As of Monday night, results from the High Election Council had still not been fully released and Mr. Erdogan’s party had not conceded defeat in Istanbul. But the tally showed the opposition candidate, Ekrem Imamoglu, ahead with 99 percent of the votes counted.

At a late-night news briefing in Istanbul, Mr. Imamoglu said he was trusting in Turkey’s institutions more than the AKP to confirm his victory. “I don’t expect this from the party,” he said. “For years to come AKP will not accept my win.”

Opposition mayors in Turkey’s two most important cities give the Republican People’s Party high-profile opportunities to show how it can govern effectively, with control of municipal services from garbage collection to mass transit. And Mr.
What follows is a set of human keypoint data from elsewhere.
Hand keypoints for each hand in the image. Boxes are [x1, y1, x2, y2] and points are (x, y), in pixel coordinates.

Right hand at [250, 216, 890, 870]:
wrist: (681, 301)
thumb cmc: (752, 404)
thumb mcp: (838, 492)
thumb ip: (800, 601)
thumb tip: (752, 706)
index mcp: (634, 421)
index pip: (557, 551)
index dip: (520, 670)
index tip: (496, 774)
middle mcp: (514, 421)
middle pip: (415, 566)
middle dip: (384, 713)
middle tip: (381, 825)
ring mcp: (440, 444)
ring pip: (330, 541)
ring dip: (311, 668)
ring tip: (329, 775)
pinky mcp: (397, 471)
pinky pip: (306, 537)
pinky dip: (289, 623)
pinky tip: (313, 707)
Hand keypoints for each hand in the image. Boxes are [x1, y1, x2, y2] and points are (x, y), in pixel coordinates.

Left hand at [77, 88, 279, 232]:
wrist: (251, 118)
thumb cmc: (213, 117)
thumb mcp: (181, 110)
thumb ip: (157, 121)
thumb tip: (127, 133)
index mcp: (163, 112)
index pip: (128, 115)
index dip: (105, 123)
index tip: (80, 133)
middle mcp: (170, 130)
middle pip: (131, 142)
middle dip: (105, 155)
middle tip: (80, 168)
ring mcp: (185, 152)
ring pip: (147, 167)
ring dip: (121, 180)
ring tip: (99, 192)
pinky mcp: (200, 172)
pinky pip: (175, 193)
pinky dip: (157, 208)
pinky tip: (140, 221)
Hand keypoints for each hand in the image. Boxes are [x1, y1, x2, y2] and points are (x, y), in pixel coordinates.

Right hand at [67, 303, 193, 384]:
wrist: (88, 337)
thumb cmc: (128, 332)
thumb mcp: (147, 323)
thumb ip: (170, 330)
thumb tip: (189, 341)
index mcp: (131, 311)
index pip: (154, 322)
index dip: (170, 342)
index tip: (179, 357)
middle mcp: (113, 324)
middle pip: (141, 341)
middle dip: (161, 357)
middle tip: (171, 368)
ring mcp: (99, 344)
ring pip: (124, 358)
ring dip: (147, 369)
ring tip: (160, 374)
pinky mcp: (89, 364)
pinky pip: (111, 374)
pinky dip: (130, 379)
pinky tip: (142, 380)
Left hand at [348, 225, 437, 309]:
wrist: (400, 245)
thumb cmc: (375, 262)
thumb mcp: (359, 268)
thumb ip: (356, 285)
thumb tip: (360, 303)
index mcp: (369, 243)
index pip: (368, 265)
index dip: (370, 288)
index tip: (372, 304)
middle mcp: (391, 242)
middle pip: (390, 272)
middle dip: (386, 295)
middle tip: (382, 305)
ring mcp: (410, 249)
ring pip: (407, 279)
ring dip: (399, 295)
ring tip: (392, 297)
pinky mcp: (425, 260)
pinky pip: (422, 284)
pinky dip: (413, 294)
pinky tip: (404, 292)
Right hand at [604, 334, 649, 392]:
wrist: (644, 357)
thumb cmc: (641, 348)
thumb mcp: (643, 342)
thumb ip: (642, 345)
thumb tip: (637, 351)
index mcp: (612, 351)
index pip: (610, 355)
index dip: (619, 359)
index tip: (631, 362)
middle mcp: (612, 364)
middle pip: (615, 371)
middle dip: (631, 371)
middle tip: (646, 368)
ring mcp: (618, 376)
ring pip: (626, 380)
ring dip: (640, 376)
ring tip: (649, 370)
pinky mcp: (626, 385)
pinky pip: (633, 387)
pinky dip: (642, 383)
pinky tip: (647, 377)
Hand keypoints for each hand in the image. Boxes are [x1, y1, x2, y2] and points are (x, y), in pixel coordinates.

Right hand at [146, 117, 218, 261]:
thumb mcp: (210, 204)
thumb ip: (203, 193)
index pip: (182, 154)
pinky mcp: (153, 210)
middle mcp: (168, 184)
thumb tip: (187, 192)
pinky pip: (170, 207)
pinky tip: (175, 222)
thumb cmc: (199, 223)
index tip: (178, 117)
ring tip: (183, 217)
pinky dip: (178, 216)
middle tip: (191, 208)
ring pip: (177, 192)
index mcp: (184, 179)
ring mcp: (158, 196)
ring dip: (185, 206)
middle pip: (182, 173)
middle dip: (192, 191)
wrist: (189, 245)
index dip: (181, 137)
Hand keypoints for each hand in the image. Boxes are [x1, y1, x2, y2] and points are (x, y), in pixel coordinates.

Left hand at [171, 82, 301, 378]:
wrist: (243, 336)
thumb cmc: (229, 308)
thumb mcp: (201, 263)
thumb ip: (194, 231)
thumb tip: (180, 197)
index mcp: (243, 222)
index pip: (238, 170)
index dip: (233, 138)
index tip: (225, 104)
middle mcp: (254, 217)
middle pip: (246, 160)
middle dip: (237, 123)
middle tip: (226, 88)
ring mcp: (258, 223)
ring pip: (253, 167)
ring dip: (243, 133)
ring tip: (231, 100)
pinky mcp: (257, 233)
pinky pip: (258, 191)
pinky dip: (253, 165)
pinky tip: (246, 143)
Imamoglu has promised that as mayor of Istanbul, he would audit the books, a prospect that could create new problems for the AKP should he uncover evidence of corruption under the ruling party’s watch.

The Republican People’s Party, long criticized for a lack of organization, for once was well prepared for the election. Mr. Imamoglu, 49, a former district mayor, mobilized thousands of volunteers to observe every ballot box in the greater metropolitan area and record the count on a specially designed application, giving the party its own independent tabulation.
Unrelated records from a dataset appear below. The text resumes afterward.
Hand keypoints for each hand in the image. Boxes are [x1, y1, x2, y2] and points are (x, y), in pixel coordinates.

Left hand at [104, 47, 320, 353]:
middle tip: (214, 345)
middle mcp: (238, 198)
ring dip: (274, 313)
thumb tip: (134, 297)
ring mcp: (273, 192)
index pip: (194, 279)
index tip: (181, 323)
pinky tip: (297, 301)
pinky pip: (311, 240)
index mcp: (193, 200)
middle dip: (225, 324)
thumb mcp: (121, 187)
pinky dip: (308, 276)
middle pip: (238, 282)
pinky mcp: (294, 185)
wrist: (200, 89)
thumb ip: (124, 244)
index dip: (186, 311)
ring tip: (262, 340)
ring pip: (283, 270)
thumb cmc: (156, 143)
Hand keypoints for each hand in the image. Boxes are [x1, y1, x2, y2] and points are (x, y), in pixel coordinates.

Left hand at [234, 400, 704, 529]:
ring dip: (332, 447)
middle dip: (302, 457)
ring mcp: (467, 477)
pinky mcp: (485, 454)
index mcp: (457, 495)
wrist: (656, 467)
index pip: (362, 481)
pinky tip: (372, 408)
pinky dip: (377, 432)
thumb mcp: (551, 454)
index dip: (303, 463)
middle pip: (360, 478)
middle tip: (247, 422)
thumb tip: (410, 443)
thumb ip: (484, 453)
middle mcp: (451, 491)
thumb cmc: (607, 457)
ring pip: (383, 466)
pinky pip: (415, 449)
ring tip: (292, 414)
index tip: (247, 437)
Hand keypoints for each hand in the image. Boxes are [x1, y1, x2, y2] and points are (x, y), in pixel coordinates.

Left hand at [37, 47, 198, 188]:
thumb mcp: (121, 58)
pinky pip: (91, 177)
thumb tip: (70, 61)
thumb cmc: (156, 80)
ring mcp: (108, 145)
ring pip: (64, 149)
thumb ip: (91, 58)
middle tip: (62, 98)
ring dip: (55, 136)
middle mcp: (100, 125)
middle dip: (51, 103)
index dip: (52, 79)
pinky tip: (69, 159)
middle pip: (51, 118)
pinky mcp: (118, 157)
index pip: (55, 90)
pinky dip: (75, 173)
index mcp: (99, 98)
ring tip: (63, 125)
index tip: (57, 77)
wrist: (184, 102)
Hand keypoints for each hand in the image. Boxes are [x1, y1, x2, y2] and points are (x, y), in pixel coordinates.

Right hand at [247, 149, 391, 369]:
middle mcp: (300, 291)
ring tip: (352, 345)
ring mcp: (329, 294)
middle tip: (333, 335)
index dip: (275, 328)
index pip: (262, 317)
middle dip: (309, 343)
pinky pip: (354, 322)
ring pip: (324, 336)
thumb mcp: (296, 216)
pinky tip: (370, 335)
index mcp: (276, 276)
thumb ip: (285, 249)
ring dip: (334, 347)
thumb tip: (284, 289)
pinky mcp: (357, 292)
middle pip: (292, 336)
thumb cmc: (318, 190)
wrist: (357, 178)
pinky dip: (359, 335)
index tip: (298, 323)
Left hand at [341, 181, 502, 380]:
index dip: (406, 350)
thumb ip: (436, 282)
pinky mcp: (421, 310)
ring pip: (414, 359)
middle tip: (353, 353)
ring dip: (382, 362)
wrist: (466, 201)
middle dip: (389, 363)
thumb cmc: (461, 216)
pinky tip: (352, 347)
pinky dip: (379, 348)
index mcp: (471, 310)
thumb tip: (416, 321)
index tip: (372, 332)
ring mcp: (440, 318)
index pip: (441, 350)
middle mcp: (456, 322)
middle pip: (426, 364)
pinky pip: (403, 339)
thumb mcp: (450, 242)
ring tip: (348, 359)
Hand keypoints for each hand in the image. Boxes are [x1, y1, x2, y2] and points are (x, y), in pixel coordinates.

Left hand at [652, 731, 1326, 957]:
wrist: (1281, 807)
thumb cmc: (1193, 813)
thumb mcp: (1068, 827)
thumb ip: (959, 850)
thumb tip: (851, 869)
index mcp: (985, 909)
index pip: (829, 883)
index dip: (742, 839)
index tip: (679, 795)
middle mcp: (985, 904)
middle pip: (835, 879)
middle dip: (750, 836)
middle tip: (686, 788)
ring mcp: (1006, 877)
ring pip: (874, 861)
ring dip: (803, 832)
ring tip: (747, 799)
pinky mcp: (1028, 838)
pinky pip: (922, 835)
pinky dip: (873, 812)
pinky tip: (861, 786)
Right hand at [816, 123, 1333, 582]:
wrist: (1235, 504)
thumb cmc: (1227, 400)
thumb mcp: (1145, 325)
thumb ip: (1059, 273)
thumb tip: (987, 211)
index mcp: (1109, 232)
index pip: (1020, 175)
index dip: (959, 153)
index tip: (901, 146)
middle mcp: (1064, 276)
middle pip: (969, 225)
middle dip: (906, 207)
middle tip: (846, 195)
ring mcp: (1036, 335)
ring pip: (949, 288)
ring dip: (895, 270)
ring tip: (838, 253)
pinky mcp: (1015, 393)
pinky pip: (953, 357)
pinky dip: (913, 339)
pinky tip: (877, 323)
“We were able to compare our numbers with theirs,” Ms. Kocoglu said.

A decisive moment came at 9 p.m. Sunday when Mr. Erdogan gave his first speech of the evening, claiming victory for the AKP overall in the municipal district elections. The election commission suddenly stopped releasing election results for Istanbul, as did the semiofficial Anadolu news agency, which is widely followed on election nights as the source favored by the government for results.

The president’s camp had already seen which way the vote was going and had stopped the count, said Ozgur Unluhisarcikli, the Ankara director for the German Marshall Fund of the United States, a research institute. “They stopped it to think what they could do,” he said. There was even discussion of some kind of intervention, he said.